(Source texts of formatted documents)

Content starts

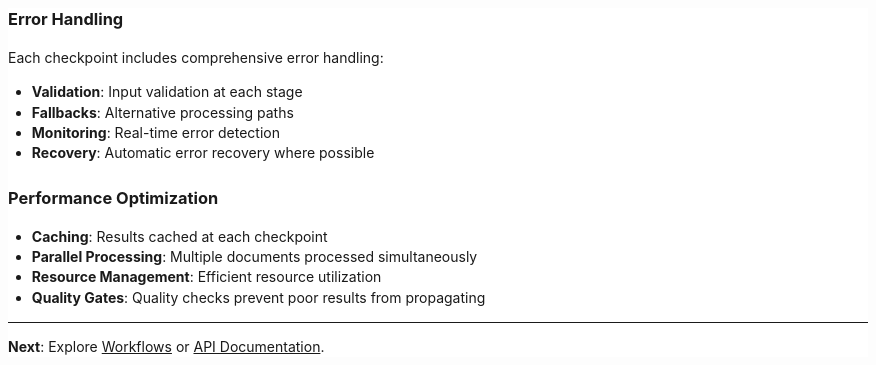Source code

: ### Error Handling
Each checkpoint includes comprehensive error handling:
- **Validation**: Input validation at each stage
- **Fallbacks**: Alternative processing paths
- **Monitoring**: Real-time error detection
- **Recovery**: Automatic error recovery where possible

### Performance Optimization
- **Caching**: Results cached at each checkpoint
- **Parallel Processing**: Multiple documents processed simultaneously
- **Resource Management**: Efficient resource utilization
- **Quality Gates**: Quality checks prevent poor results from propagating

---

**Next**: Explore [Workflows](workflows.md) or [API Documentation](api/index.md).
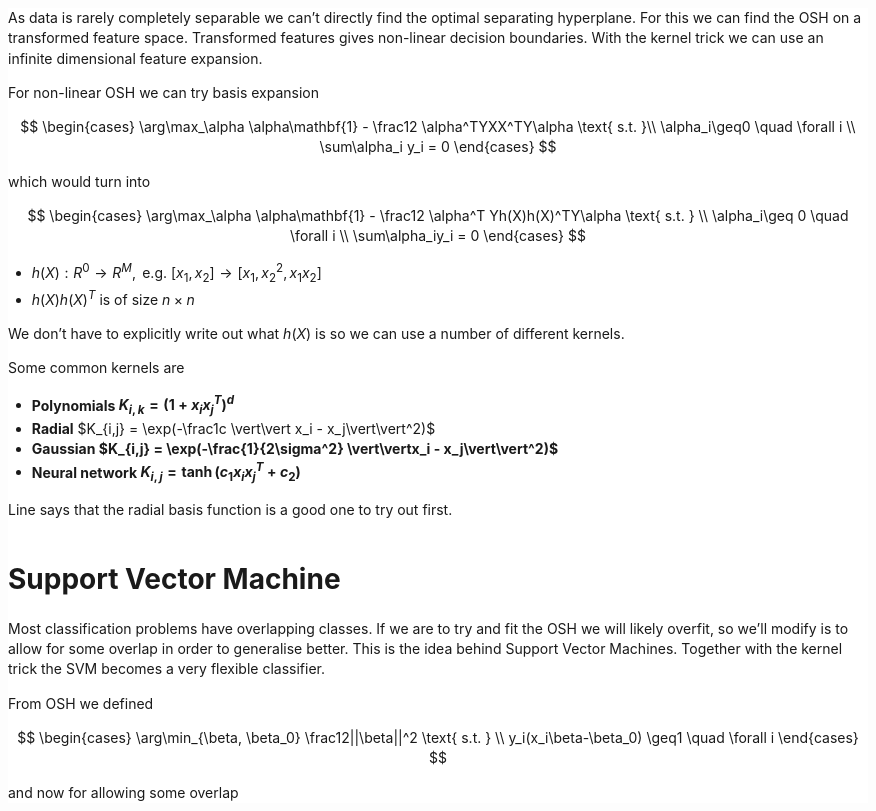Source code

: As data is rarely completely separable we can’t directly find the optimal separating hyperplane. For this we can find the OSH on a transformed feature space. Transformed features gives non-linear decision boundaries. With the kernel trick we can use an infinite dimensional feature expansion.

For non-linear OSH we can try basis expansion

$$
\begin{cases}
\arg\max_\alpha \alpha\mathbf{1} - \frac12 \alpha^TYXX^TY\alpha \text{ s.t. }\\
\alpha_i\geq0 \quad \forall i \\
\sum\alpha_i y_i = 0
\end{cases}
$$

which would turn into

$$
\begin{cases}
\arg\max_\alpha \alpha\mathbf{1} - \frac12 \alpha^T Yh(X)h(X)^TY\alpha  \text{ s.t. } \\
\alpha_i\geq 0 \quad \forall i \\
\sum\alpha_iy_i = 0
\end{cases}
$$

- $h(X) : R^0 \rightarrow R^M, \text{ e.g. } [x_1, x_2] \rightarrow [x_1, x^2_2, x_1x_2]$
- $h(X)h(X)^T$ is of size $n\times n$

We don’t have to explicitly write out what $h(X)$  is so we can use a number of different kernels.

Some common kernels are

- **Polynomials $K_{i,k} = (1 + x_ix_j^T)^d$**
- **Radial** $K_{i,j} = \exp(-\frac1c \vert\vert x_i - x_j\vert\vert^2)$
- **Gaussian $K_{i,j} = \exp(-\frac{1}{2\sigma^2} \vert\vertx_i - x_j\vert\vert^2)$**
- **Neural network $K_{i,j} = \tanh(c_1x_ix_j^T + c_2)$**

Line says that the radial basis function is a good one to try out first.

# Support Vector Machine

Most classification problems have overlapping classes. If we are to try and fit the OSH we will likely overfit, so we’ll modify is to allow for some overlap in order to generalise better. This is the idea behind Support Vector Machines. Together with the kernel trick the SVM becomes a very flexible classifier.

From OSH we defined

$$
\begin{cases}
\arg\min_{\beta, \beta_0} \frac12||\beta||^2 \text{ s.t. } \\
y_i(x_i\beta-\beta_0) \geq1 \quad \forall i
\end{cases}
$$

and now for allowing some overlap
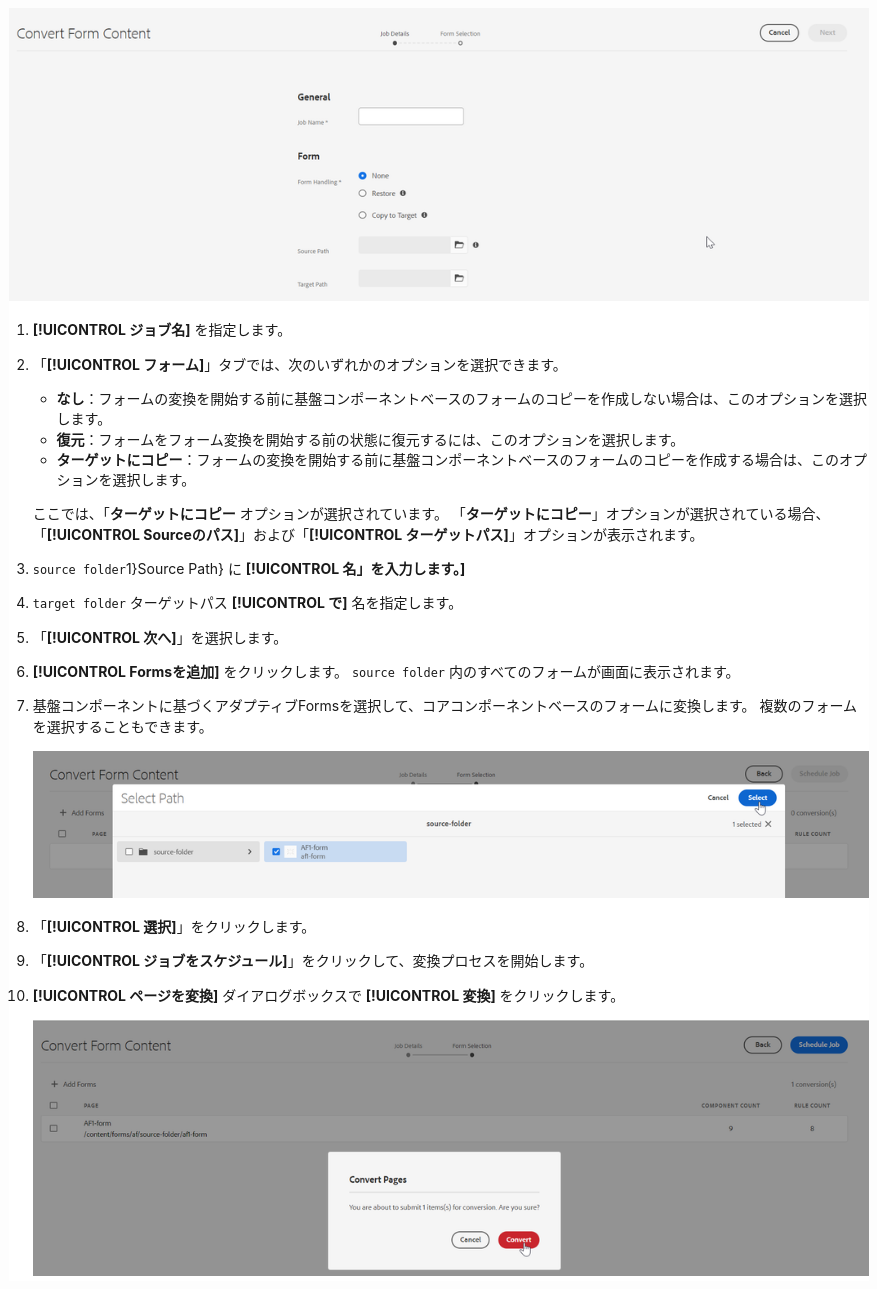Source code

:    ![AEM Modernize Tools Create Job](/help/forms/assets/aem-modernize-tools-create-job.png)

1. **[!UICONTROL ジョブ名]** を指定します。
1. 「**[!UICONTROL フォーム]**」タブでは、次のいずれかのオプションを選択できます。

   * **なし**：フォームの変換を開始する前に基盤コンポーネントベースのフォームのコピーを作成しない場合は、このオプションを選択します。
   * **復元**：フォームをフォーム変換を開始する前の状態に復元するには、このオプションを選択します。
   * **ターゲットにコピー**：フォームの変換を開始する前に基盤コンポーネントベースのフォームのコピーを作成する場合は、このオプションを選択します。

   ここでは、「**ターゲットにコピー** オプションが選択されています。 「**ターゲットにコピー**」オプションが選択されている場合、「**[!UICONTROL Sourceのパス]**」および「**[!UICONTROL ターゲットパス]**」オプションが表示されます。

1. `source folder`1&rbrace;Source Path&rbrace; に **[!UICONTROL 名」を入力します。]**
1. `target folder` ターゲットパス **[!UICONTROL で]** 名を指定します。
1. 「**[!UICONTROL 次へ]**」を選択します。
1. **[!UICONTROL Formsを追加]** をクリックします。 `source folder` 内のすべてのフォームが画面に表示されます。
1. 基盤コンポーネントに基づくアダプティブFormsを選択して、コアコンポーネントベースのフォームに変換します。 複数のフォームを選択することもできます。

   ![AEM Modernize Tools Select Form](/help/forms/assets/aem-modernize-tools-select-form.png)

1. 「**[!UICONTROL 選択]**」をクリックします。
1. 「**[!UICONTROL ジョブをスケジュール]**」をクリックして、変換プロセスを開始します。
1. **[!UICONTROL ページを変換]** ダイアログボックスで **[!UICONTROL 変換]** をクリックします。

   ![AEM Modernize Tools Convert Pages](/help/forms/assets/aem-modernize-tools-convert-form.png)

Content ends

Rewrite the lines starting at the one containing "Line says that" and ending at the one containing "From OSH we defined", swapping "classifier" for "model" and leaving everything else unchanged.

**Final answer**
Line says that the radial basis function is a good one to try out first.

# Support Vector Machine

Most classification problems have overlapping classes. If we are to try and fit the OSH we will likely overfit, so we’ll modify is to allow for some overlap in order to generalise better. This is the idea behind Support Vector Machines. Together with the kernel trick the SVM becomes a very flexible model.

From OSH we defined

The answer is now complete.